Erma obviously never worried too much about telling all. She survived/enjoyed/endured 40+years of marriage to the same man and made her living by telling the truth from her point of view. I am sure she must have been some sort of trail blazer by just putting it out there. I think in today’s world, it can still be hard to be honest, especially about relationships. One particular point she makes is about arguing. Since Big Man and I don’t agree on how to argue, I was particularly curious about what Erma had to say.”There is something wrong with two people who agree to never disagree. I can say without a shred of modesty I have become quite good at arguing and expressing anger. How? Practice, practice, practice. I have engaged in some of the most dazzling war of words ever spoken in anger.” I can relate to this. I feel brilliant and righteous and right when I am mad and this can make my voice boom and my articulation impeccable. How can something so spectacular be wrong? Live theatre at it’s finest! But not everyone (Big Man) is comfortable doing that. I maintain that it’s just another tool in helping our children communicate expressively. So far it appears we are doing well, and I take lots of credit for it. He is not buying it.

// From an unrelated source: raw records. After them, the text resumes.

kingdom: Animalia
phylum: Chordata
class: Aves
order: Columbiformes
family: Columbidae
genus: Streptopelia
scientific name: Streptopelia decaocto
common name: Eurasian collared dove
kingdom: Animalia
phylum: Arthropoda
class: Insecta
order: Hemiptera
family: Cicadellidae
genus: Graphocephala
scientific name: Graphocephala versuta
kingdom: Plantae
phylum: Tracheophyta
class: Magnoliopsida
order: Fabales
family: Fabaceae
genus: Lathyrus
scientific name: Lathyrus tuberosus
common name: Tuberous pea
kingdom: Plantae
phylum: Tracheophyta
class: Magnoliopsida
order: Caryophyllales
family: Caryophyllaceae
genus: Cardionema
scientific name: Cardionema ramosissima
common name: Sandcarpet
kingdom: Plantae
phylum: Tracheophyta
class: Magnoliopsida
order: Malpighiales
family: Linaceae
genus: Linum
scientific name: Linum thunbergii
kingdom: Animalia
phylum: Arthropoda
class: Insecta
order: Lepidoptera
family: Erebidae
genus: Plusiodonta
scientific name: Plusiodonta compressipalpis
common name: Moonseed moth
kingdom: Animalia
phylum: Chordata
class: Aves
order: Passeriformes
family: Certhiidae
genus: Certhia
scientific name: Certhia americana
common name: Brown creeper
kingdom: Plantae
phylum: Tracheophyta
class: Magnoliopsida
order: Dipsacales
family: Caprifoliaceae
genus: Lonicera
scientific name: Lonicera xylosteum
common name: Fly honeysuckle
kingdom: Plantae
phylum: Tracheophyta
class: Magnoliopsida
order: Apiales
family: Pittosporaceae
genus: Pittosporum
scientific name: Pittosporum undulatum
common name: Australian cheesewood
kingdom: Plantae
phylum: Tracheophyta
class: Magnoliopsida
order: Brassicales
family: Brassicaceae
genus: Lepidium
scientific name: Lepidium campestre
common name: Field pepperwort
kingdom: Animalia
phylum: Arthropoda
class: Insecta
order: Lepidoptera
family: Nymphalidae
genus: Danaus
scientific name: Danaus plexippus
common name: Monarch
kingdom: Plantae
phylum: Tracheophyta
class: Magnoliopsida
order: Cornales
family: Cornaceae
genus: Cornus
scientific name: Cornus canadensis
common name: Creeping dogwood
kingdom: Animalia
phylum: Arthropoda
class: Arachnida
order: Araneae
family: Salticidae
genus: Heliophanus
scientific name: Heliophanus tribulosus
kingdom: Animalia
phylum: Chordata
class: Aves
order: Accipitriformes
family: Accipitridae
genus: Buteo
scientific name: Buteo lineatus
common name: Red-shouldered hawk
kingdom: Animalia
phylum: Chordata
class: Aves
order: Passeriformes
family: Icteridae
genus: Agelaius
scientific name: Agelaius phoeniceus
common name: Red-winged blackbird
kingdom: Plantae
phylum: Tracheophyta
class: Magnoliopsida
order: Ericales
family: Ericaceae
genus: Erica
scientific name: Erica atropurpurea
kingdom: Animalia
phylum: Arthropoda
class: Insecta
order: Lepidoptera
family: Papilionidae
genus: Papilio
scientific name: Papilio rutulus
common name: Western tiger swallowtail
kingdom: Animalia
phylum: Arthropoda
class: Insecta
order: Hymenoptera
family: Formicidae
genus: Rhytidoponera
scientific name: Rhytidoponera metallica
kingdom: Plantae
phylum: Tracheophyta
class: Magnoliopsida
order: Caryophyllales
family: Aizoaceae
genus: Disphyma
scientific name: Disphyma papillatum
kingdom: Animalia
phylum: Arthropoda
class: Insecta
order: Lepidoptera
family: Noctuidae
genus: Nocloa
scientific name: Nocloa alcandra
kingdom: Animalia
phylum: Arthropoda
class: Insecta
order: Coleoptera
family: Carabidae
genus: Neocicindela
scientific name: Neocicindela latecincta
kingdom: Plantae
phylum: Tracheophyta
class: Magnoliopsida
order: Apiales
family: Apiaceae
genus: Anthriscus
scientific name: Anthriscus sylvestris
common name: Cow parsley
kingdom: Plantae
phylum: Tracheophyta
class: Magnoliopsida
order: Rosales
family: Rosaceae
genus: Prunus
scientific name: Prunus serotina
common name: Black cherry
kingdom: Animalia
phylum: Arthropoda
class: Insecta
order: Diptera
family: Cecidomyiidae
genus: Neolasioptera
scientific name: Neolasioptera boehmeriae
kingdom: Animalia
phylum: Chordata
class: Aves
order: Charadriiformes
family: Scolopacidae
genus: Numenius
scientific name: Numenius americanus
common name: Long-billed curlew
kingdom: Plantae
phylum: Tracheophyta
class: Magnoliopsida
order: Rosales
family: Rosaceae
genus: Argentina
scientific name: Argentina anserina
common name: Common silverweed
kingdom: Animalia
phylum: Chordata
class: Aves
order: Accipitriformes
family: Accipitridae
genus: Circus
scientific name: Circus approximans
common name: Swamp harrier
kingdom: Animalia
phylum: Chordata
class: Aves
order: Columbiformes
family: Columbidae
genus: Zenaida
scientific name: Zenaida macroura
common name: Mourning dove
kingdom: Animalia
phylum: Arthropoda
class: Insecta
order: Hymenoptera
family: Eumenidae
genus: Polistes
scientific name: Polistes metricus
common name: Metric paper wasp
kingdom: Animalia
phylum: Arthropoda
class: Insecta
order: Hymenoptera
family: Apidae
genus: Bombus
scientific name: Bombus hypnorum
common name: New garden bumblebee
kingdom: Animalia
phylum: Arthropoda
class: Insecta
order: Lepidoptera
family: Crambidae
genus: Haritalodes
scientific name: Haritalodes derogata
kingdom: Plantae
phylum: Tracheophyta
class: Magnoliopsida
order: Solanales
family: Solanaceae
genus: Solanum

At least in reviewing some of Erma’s pieces, I am comforted by the fact that things never have been,nor will they ever be, perfect. Couples don’t always agree, children are rarely angelic when you need them to be, and housework truly is mundane. It hasn’t just been me! Life and all of its craziness really does lie in the shades and shadows of gray. If we are lucky, we get a few glimpses of clarity, but most of the time we are muddling.
Erma was pretty up front about the lack of definitive answers. She concludes this same book by saying, ” I wanted to end this book with a wonderful statement on how marriages work. I don’t have a clue.” And I like that a woman of her talent and longevitiy can share the same uncertainty that I have and tell the truth about it.